At the beginning of the film, Harry foils a bank robbery. After shooting one of the suspects, he holds another at gunpoint, where he gives him a fearless ultimatum, eventually forcing him to surrender. People always remember the line, “Are you feeling lucky, punk?” with the image of Eastwood staring at the mugger over the course of his .44, but that’s not what he said.

It’s part of a more elaborate and slightly existential monologue, in which Harry tells the suspect, “You have to ask yourself one question: ‘Do I feel happy?’ Well, are you punking?’

Field of dreams (1989)

A Kevin Costner classic, Field of dreams is one of the most notable films of the 1980s, if only for its story and Costner’s career-defining achievements. It follows the fictional story of Ray Kinsella, a farmer who builds a baseball field in his cornfield that attracts the ghosts of a host of baseball legends, such as Shoeless Joe Jackson, played by the late Ray Liotta. It was also the last movie with the great Burt Lancaster as Dr. Archibald ‘Moonlight’ Graham.

Everyone remembers the line “If you build it, they will come”, but unfortunately it is a wrong quote. What is really being said is, “If you build it, it will come.”
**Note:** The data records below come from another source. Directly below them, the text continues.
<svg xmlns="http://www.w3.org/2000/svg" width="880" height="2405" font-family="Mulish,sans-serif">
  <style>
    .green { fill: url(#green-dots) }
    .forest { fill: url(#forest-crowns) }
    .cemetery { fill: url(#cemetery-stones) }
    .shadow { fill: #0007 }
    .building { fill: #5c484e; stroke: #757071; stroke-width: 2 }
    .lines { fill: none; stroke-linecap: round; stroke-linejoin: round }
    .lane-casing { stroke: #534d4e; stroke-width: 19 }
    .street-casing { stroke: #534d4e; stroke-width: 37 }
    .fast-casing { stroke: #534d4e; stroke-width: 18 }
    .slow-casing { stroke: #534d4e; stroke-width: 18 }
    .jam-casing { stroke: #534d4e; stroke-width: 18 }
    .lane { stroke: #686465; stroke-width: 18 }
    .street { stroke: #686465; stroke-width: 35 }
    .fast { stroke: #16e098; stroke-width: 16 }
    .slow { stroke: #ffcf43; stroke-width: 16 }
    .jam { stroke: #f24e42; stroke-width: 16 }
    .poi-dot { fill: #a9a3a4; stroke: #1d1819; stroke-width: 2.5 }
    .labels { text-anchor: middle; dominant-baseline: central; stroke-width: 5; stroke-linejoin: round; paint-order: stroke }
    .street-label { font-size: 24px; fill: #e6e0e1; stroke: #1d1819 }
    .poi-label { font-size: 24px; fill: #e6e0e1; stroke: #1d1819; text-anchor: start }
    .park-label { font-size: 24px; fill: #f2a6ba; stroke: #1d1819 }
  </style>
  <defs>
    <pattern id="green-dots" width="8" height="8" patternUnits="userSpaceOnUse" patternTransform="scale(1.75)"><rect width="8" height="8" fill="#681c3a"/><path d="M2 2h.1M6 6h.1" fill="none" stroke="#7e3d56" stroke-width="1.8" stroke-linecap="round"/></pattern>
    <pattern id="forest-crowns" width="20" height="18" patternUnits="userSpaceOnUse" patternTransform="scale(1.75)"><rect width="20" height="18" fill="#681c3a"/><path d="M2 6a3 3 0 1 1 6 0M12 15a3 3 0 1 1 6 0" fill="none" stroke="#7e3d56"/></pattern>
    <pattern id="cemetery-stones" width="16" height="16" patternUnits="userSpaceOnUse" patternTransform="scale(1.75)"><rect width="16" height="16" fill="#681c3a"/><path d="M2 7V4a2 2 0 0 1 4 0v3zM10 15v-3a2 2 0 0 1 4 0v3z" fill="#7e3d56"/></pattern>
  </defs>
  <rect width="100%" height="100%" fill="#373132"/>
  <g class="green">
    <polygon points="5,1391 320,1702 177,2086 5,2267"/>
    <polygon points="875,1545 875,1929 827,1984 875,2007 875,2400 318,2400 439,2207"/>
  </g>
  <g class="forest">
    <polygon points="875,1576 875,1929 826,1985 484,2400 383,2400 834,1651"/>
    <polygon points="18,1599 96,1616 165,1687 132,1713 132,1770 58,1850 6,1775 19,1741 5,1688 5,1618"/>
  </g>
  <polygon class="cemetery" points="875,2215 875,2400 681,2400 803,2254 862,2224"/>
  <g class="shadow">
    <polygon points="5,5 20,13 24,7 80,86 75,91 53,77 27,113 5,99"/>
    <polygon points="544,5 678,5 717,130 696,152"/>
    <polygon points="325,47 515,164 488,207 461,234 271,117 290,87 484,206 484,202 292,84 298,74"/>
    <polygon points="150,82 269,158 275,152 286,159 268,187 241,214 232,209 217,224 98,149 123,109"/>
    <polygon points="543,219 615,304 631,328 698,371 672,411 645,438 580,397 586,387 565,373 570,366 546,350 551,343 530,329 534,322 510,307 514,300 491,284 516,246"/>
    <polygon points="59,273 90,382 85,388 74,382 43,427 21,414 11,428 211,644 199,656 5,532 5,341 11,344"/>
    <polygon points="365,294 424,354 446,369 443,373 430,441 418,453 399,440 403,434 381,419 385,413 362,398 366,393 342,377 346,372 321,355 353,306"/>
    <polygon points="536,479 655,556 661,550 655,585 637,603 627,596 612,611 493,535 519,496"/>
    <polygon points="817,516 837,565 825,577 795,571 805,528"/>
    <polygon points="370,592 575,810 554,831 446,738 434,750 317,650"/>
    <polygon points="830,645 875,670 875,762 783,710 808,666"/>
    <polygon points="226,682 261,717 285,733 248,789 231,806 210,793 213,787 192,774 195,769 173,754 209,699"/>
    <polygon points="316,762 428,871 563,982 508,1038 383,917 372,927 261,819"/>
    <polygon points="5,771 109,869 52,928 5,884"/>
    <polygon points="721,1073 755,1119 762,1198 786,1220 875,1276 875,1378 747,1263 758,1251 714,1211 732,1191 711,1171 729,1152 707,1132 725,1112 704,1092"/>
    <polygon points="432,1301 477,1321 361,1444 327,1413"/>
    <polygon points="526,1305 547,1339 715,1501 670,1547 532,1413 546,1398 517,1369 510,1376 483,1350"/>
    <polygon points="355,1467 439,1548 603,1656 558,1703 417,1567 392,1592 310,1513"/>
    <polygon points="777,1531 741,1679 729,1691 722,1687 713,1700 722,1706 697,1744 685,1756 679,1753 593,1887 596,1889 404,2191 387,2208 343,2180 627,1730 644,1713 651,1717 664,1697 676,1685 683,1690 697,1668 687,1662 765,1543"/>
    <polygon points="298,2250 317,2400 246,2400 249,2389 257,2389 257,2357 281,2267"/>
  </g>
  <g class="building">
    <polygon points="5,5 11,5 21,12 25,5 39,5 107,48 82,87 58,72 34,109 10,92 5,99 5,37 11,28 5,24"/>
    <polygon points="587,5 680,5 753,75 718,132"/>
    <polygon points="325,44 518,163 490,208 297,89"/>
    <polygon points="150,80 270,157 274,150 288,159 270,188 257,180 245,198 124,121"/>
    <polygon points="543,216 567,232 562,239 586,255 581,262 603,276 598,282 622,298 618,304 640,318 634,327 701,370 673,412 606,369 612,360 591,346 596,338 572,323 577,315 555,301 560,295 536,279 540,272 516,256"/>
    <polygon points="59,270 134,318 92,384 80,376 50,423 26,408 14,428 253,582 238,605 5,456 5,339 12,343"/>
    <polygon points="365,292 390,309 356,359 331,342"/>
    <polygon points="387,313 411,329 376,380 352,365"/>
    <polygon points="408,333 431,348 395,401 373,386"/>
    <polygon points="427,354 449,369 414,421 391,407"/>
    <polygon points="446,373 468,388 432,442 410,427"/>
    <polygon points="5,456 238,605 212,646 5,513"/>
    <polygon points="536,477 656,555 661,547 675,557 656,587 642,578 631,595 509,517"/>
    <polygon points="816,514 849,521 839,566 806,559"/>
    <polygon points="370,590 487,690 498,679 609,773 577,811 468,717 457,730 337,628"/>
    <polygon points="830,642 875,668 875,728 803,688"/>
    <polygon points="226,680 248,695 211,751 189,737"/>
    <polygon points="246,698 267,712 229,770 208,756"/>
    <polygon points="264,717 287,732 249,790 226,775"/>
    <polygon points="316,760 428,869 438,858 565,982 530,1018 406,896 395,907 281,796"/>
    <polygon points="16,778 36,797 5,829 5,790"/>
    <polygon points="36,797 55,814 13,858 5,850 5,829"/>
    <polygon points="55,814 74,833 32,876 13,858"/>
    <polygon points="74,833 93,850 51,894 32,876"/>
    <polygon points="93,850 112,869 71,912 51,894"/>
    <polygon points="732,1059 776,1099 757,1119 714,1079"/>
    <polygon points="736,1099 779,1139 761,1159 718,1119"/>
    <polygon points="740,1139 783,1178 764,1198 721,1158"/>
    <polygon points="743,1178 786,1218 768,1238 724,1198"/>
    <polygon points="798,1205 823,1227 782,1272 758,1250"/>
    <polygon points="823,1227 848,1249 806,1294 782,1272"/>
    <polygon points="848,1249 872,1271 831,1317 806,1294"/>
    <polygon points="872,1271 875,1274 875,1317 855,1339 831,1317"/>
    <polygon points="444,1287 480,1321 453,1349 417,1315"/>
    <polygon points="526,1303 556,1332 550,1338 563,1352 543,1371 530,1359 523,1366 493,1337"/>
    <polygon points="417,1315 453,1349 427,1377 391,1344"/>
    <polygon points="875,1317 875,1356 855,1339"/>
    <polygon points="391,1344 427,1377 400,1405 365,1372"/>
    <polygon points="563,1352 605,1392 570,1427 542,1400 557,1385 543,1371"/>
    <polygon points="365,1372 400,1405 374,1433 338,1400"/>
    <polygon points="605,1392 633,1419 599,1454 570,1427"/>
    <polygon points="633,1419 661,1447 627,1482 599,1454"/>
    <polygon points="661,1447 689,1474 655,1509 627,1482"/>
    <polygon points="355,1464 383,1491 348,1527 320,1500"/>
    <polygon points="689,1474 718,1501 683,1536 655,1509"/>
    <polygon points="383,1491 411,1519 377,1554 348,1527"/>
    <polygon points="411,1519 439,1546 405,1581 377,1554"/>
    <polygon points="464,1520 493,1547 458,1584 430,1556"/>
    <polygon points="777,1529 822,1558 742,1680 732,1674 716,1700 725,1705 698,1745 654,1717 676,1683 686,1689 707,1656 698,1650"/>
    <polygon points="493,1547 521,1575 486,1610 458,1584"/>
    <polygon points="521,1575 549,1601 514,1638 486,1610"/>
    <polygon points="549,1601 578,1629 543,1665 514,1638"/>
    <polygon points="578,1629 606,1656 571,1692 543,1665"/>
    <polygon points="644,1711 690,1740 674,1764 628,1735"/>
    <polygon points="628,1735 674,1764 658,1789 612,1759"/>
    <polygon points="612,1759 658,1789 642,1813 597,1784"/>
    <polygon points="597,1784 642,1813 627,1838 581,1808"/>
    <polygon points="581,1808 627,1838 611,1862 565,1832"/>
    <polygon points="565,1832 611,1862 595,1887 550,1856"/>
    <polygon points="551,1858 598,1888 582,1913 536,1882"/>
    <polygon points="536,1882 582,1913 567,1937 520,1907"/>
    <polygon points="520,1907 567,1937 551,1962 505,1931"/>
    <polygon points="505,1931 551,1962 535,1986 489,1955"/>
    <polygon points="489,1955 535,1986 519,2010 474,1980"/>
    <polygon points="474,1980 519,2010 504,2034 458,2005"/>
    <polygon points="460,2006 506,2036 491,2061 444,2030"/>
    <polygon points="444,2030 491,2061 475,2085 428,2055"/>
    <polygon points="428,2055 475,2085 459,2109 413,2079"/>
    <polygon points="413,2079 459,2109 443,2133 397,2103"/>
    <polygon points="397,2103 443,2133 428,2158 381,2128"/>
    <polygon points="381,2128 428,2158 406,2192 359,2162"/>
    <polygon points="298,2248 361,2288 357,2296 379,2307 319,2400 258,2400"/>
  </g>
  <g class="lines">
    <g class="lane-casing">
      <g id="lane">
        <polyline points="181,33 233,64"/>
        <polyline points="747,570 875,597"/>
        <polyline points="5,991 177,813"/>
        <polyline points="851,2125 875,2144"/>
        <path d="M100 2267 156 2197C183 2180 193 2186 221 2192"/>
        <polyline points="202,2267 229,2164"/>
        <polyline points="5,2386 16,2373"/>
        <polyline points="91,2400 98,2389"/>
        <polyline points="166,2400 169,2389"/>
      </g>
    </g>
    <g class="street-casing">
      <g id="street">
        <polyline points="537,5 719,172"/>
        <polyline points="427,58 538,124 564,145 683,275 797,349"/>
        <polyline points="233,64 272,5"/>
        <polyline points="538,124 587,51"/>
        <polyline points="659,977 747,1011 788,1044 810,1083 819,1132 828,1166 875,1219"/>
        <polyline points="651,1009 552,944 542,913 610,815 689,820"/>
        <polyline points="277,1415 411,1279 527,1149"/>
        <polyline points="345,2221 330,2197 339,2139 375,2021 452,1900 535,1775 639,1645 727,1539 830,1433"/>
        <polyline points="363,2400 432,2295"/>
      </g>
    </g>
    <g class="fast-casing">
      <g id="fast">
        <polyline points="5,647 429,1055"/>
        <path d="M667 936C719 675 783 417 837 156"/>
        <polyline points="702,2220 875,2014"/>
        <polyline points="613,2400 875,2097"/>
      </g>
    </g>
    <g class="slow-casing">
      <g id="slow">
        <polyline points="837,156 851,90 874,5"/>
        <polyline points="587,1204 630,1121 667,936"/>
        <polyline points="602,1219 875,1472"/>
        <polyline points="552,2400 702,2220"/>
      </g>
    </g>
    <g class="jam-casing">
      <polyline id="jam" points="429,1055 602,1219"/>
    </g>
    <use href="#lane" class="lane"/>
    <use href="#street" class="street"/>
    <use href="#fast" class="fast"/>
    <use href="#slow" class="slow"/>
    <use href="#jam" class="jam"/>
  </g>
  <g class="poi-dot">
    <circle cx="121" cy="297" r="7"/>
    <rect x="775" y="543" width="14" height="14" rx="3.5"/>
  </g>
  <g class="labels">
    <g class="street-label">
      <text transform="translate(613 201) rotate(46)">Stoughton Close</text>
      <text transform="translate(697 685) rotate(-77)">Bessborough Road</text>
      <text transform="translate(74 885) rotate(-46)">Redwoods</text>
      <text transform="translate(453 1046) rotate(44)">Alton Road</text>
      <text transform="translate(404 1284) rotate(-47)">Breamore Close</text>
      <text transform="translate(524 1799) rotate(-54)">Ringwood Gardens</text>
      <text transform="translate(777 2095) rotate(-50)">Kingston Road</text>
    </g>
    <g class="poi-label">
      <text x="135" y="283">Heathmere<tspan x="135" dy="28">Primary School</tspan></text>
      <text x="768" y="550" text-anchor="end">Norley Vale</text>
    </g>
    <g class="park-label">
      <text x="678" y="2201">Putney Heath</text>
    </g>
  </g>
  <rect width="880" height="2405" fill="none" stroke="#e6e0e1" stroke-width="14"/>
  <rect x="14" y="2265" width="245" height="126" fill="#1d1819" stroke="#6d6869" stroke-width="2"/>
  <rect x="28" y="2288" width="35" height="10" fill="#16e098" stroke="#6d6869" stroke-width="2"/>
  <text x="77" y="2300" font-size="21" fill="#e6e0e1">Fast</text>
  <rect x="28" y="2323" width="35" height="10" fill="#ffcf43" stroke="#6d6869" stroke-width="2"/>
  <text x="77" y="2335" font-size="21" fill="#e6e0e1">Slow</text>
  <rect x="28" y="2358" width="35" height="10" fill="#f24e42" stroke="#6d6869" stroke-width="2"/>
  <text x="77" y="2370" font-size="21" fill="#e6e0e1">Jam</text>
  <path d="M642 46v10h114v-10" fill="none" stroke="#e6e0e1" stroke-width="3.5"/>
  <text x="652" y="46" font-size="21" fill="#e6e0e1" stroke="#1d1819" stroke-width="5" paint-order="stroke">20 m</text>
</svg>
The Silence of the Lambs (1989)

The Silence of the Lambs is one of the essential psychological thrillers. Based on Thomas Harris’ novel of the same name, the film is known for being the first time Anthony Hopkins’ version of Dr. Hannibal Lecter was introduced to the world, an ingenious departure from Brian Cox’s 1986’s man hunter.

The interactions between Lecter and his prey, Jodie Foster’s FBI intern Clarice Starling, are so chilling that the first time I watch the film, the tense atmosphere of the hospital where Lecter is being held is etched in my memory, courtesy of one rule in particular. Long believed to have said “Hello Clarice” during their first meeting, Lecter’s greeting is much less sinister. He says to Starling, “Good morning,” giving credence to the Mandela effect argument.

Snowwhite and the Seven Dwarfs (1937)

1937’s Snowwhite and the Seven Dwarfs remains one of the quintessential Disney animations and one of the most terrifying, even though it is 85 years old. Based on the 1812 story of the same name by the Brothers Grimm, it tells the story of Snow White and her struggle for freedom from her evil stepmother, the Queen.

At one point, the arrogant queen asks her magic mirror who is more beautiful in the land, with the wrong quote: “Mirror, mirror, on the wall, who is the fairest of them all?” Perhaps a little pedantic, says the vain ruler: “Magic mirror, on the wall, who is the most beautiful one of all?”

The Empire Strikes Back (1980)

The second part in the original by George Lucas Star Wars The trilogy is one of the most memorable in the series for many reasons, ranging from Luke Skywalker’s battle on the frozen planet Hoth to his training by the aging master Yoda and Han Solo being frozen in carbonite by Darth Vader. A true masterpiece, many believe it to be the best in the franchise.

Of all the iconic parts of the film, none is more so than the segment towards the end where Skywalker meets Darth Vader. The Sith Lord urges his son to embrace the dark side and join him, and when he refuses, the big revelation is made that he is Luke’s father. Ever since the film was released, people have generally believed that Vader says, “Luke, I’m your father,” while he says, “No, I’m your father.”